Selfishness demands, "what's in it for me?", while love asks, "what can I give?"
I don't know if i am able to ever exceptionally love a man that already has a noose around his neck just growing more taut by the breath he takes through the cigarette.

I've been thinking a lot about death, lately. not the kind of suicidal thoughts, but in the most raw form of the word. when youre just not there. when you leave. when you leave because it's caused by a habit you choose. i dont know how to say it.

the only example i can think of is my late father. but i dont know if saying what he chose was something "selfish" because all i know that whatever has happened and whatever will happen is what God knows is best to take place.

i dont know. i'm rambling tonight. i'm feeling a lot more emotional than i should be tonight. might be teen hormones fluctuating and being all over the place, or maybe the completely new environment that had me thinking so much about death. there's something wrong with me. new school and all i think about is death.

Sunday, January 26, 2014

book of the family oriented



january. in other news i feel like ive been overwhelmed by so much anxiety lately, and i have to make choices for the life that i want. i feel like im definitely obligated to choose what would make me happy because of my interests, but another part of me tells me that i will eventually come to like what i do, because it'll get me a profession. other than that, applied for school the very last day because i had no idea that the school posting was released earlier than others, and shortly after applying i was told to report to school 3 days later. i need to stop worrying but that's all i do even though it wont do anything and everything will all work out in the end. i really need to stop worrying.

Tuesday, January 7, 2014

"I could do more good dead, than alive" - American Horror Story Asylum

one topic leads to another, rebellion, faith, religion, other cultures bla bla bla
sometimes, most times, i want to end all of this. i want it all to stop.

book of the fuck up

All i do is fuck things up its like i have no morale or a conscience but in reality im constantly being told one thing and the next thing its the complete opposite.
I dont know.

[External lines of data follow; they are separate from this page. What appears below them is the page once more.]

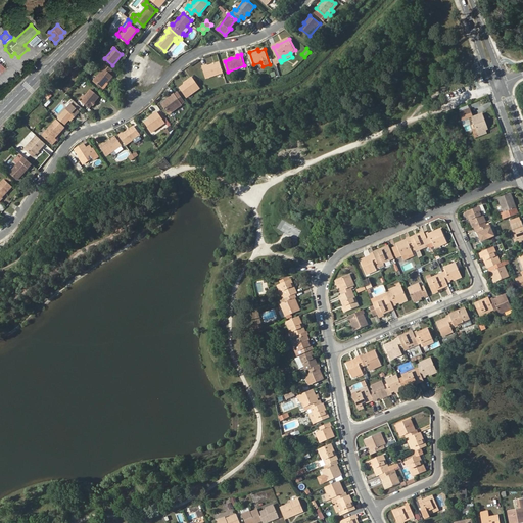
[(224,73),(221,62),(216,63),(214,64),(207,66),(207,65),(203,66),(207,78),(224,73)]
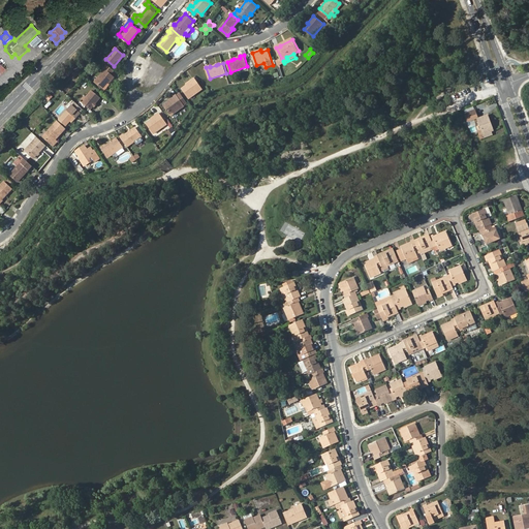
[(110,75),(114,71),(107,65),(104,70),(104,71),(95,82),(103,89),(107,84),(109,85),(114,79),(110,75)]
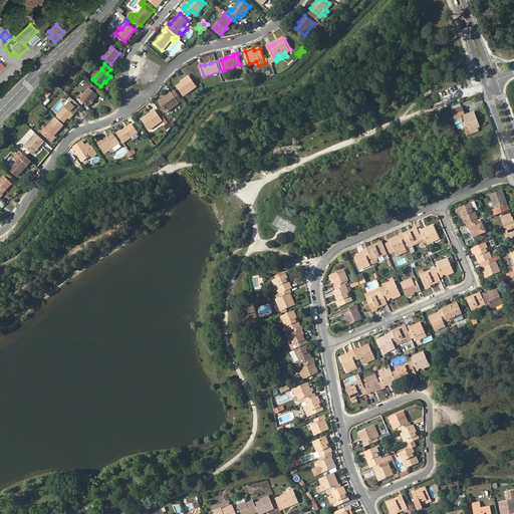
[(183,83),(177,86),(184,96),(197,87),(189,76),(182,81),(183,83)]
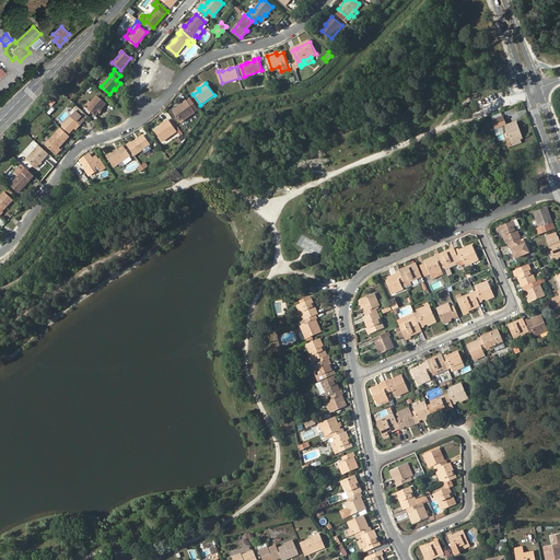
[(91,104),(86,107),(95,116),(98,113),(100,111),(106,104),(97,96),(91,104)]
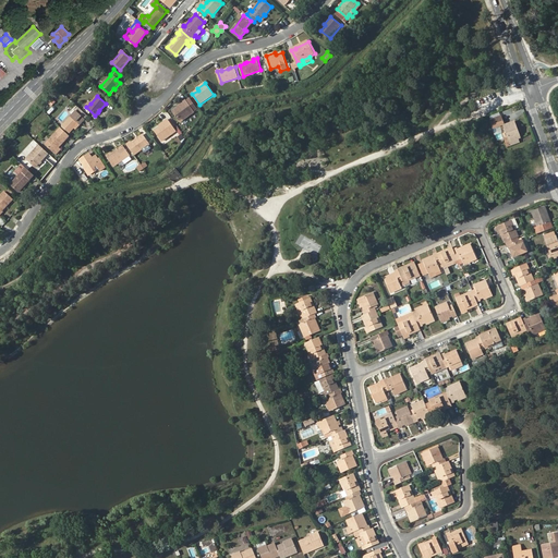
[(189,99),(185,101),(194,113),(197,111),(189,99)]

I seriously dont.
I am sure the upcoming events are all going to be the same. Me fucking things up and disappointing everyone. And everyone else just assuming instead of asking because that's the nature of everyone.

Monday, January 6, 2014

book of the depleted

i cant be more annoyed or nervous when i get questions about what im going to do next. this the part of my life i have feared of elders telling me and judging me based on what i want to do for the rest of my life.

i cant answer these questions. i know the answers but i cant answer them for the uncertainty it brings. i can say "god willing, i can get into psychology" but no one listens to the first part. and i know for every effort i had put into it that it is no longer an option considering my arithmetical capabilities.